Enunciado do problema> Reproduza o trecho do texto sobre o poema "Cidadezinha qualquer" começando em "Eta vida besta, meu Deus." e seguindo até "proposta do Modernismo.", alterando "vida rural" para "vida no campo".

(ITA - 2008 - 1ª FASE)
O poema abaixo é um dos mais conhecidos de Carlos Drummond de Andrade. É INCORRETO dizer que o poema
Cidadezinha qualquer
Casas entre bananeiras
mulheres entre laranjeiras
pomar amor cantar.
Um homem vai devagar.
Um cachorro vai devagar.
Um burro vai devagar.
Devagar... as janelas olham.
Eta vida besta, meu Deus.
é herdeiro da vertente social do Modernismo de 30.
ironiza a idealização da vida rural, tão cantada pelos românticos do século XIX.
substitui a idealização romântica da vida rural por uma visão mais crítica.
se vale de vocabulário e sintaxe simples, de acordo com a proposta do Modernismo.
mostra na primeira estrofe um quadro romântico da natureza, que é desfeito nas estrofes seguintes.
Gabarito:
é herdeiro da vertente social do Modernismo de 30.
[A]
a) INCORRETA. Na proposta de 30, havia uma valorização da vida e das paisagens sertanejas, com forte engajamento político e representação da potência das camadas populares. Esse poema, de tom mais irônico, se aproxima mais do piadismo da 1ª geração (de 22), que da postura literária dos anos 30;
b) CORRETA. É evidente a ironia presente na última estrofe quando a vida no campo, antes idealizada, recebe o adjetivo "besta" para caracterizá-la. O adjetivo "qualquer", no título, demonstra também esse tratamento irônico;
c) CORRETA. Longe das idealizações grandiosas do século anterior, Drummond propõe uma visão mais íntima da paisagem, que traz ao campo poético suas coisas mais ínfimas, pequenas, baixas. Não há uma depreciação, mas, sim, um tratamento mais crítico e, no limite, "realista" do ambiente rural;
d) CORRETA. É evidente, no plano estético, a escolha por orações curtas e simples, e palavras de uso cotidiano. Esse tipo de registro faz parte da poética modernista que já estava no horizonte do poeta;
e) CORRETA. Na primeira estrofe, elementos como "mulheres" e "laranjeiras" remetem a duas musas românticas: a natureza nacional e as mulheres. Ao longo do poema, no entanto, o "pomar amor cantar" vai sendo substituindo pela lentidão da vida campestre, e pela "bisbilhotice" daquele lugar, que se resumem no verso final: "eta vida besta, meu deus" — que desconstrói a visão aprazível do início.

Material fornecido>

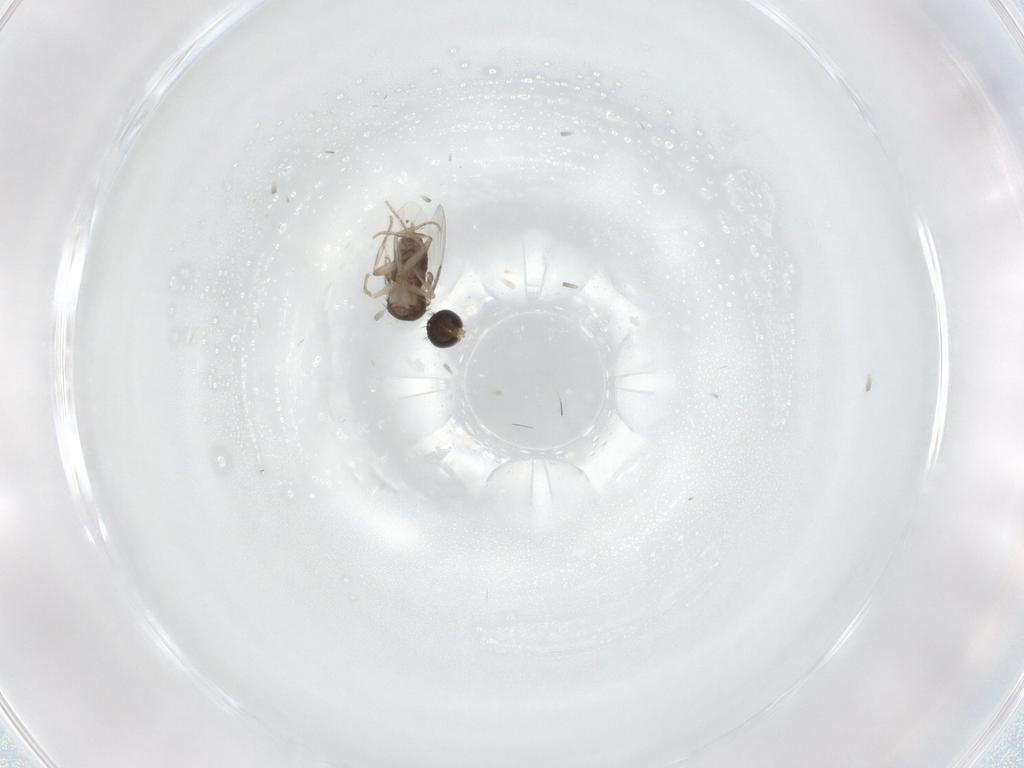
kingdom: Animalia
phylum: Arthropoda
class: Insecta
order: Diptera
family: Phoridae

Resolução abaixo>
Eta vida besta, meu Deus.
é herdeiro da vertente social do Modernismo de 30.
ironiza a idealização da vida no campo, tão cantada pelos românticos do século XIX.
substitui a idealização romântica da vida no campo por uma visão mais crítica.
se vale de vocabulário e sintaxe simples, de acordo com a proposta do Modernismo.